*Extracted data*.
------------------------------------
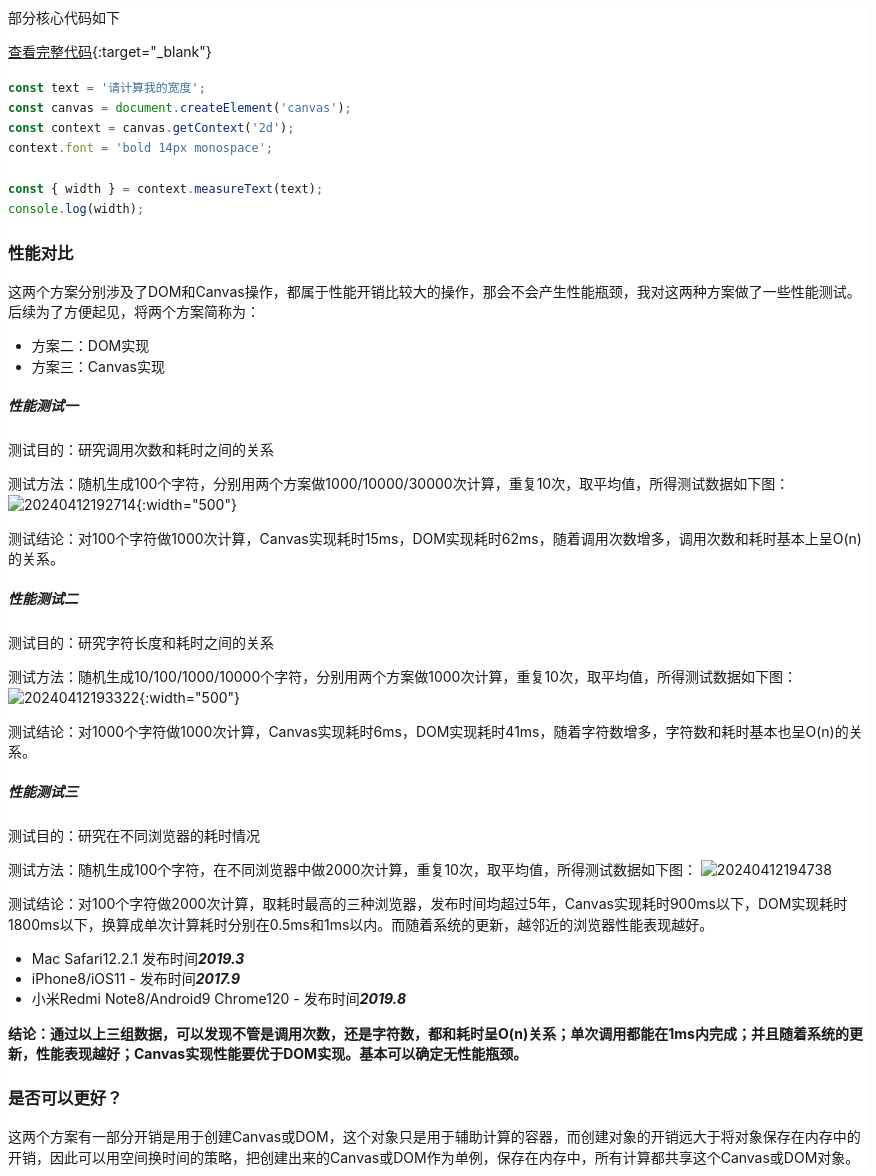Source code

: 部分核心代码如下

[查看完整代码](https://playcode.io/1811293){:target="_blank"}

```ts
const text = '请计算我的宽度';
const canvas = document.createElement('canvas');
const context = canvas.getContext('2d');
context.font = 'bold 14px monospace';

const { width } = context.measureText(text);
console.log(width);
```

### 性能对比
这两个方案分别涉及了DOM和Canvas操作，都属于性能开销比较大的操作，那会不会产生性能瓶颈，我对这两种方案做了一些性能测试。后续为了方便起见，将两个方案简称为：

* 方案二：DOM实现
* 方案三：Canvas实现

##### 性能测试一
测试目的：研究调用次数和耗时之间的关系

测试方法：随机生成100个字符，分别用两个方案做1000/10000/30000次计算，重复10次，取平均值，所得测试数据如下图：
![20240412192714](https://public.litong.life/blog/20240412192714.png){:width="500"}

测试结论：对100个字符做1000次计算，Canvas实现耗时15ms，DOM实现耗时62ms，随着调用次数增多，调用次数和耗时基本上呈O(n)的关系。

##### 性能测试二
测试目的：研究字符长度和耗时之间的关系

测试方法：随机生成10/100/1000/10000个字符，分别用两个方案做1000次计算，重复10次，取平均值，所得测试数据如下图：
![20240412193322](https://public.litong.life/blog/20240412193322.png){:width="500"}

测试结论：对1000个字符做1000次计算，Canvas实现耗时6ms，DOM实现耗时41ms，随着字符数增多，字符数和耗时基本也呈O(n)的关系。

##### 性能测试三
测试目的：研究在不同浏览器的耗时情况

测试方法：随机生成100个字符，在不同浏览器中做2000次计算，重复10次，取平均值，所得测试数据如下图：
![20240412194738](https://public.litong.life/blog/20240412194738.png)

测试结论：对100个字符做2000次计算，取耗时最高的三种浏览器，发布时间均超过5年，Canvas实现耗时900ms以下，DOM实现耗时1800ms以下，换算成单次计算耗时分别在0.5ms和1ms以内。而随着系统的更新，越邻近的浏览器性能表现越好。

* Mac Safari12.2.1 发布时间***2019.3***
* iPhone8/iOS11 - 发布时间***2017.9***
* 小米Redmi Note8/Android9 Chrome120 - 发布时间***2019.8***

**结论：通过以上三组数据，可以发现不管是调用次数，还是字符数，都和耗时呈O(n)关系；单次调用都能在1ms内完成；并且随着系统的更新，性能表现越好；Canvas实现性能要优于DOM实现。基本可以确定无性能瓶颈。**

### 是否可以更好？
这两个方案有一部分开销是用于创建Canvas或DOM，这个对象只是用于辅助计算的容器，而创建对象的开销远大于将对象保存在内存中的开销，因此可以用空间换时间的策略，把创建出来的Canvas或DOM作为单例，保存在内存中，所有计算都共享这个Canvas或DOM对象。
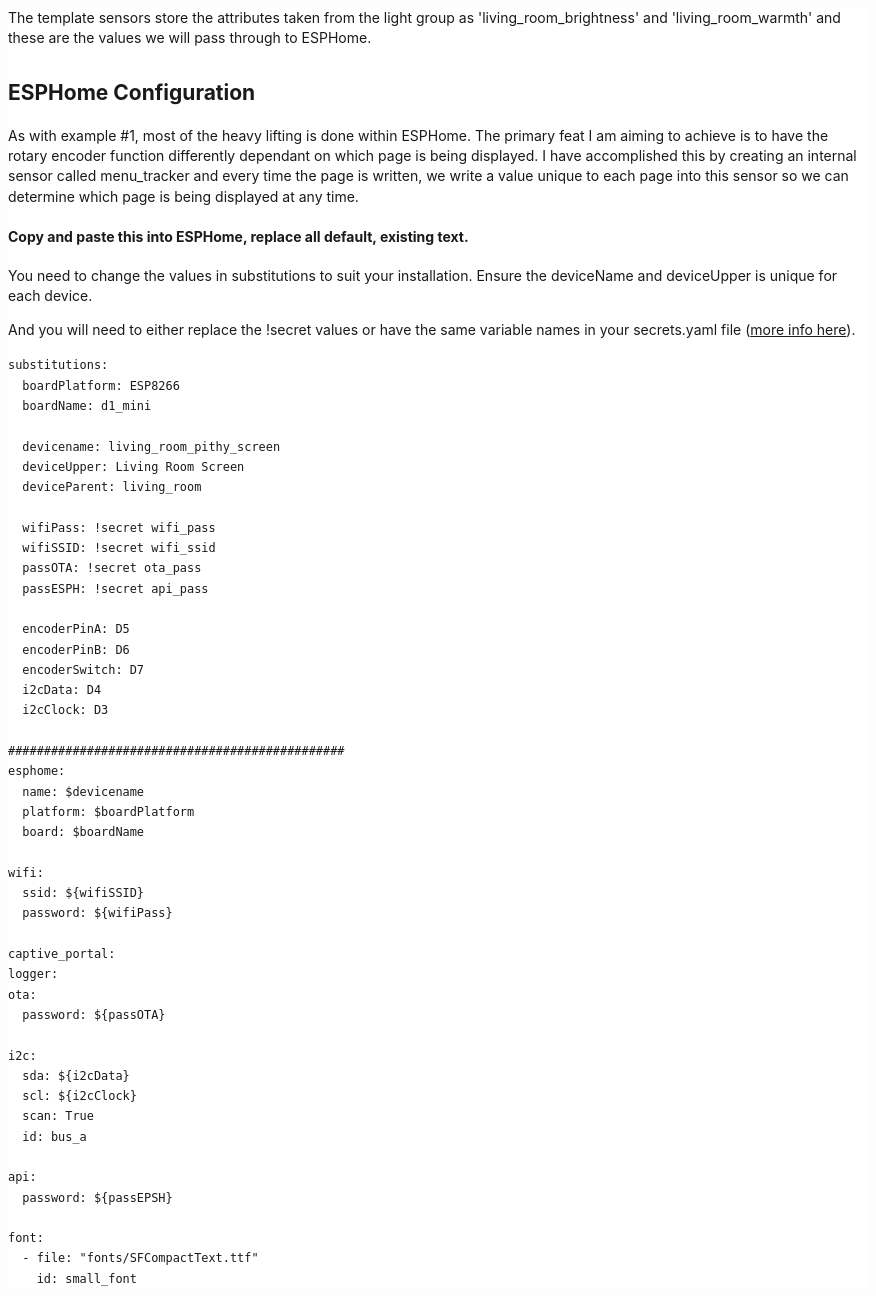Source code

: The template sensors store the attributes taken from the light group as 'living_room_brightness' and 'living_room_warmth' and these are the values we will pass through to ESPHome.

## ESPHome Configuration
As with example #1, most of the heavy lifting is done within ESPHome. The primary feat I am aiming to achieve is to have the rotary encoder function differently dependant on which page is being displayed. I have accomplished this by creating an internal sensor called menu_tracker and every time the page is written, we write a value unique to each page into this sensor so we can determine which page is being displayed at any time.

#### Copy and paste this into ESPHome, replace all default, existing text.
You need to change the values in substitutions to suit your installation. Ensure the deviceName and deviceUpper is unique for each device.

And you will need to either replace the !secret values or have the same variable names in your secrets.yaml file ([more info here](https://esphome.io/guides/faq.html#tips-for-using-esphome)).
```
substitutions:
  boardPlatform: ESP8266
  boardName: d1_mini
  
  devicename: living_room_pithy_screen
  deviceUpper: Living Room Screen
  deviceParent: living_room

  wifiPass: !secret wifi_pass
  wifiSSID: !secret wifi_ssid
  passOTA: !secret ota_pass
  passESPH: !secret api_pass

  encoderPinA: D5
  encoderPinB: D6
  encoderSwitch: D7
  i2cData: D4
  i2cClock: D3

###############################################
esphome:
  name: $devicename
  platform: $boardPlatform
  board: $boardName

wifi:
  ssid: ${wifiSSID}
  password: ${wifiPass}

captive_portal:
logger:
ota:
  password: ${passOTA}
  
i2c:
  sda: ${i2cData}
  scl: ${i2cClock}
  scan: True
  id: bus_a

api:
  password: ${passEPSH}

font:
  - file: "fonts/SFCompactText.ttf"
    id: small_font
```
------------------------------------
*Task requirements*.
The string "public" may appear in lines of the listing above; tally those lines and give the number only.

*Answer box*.
3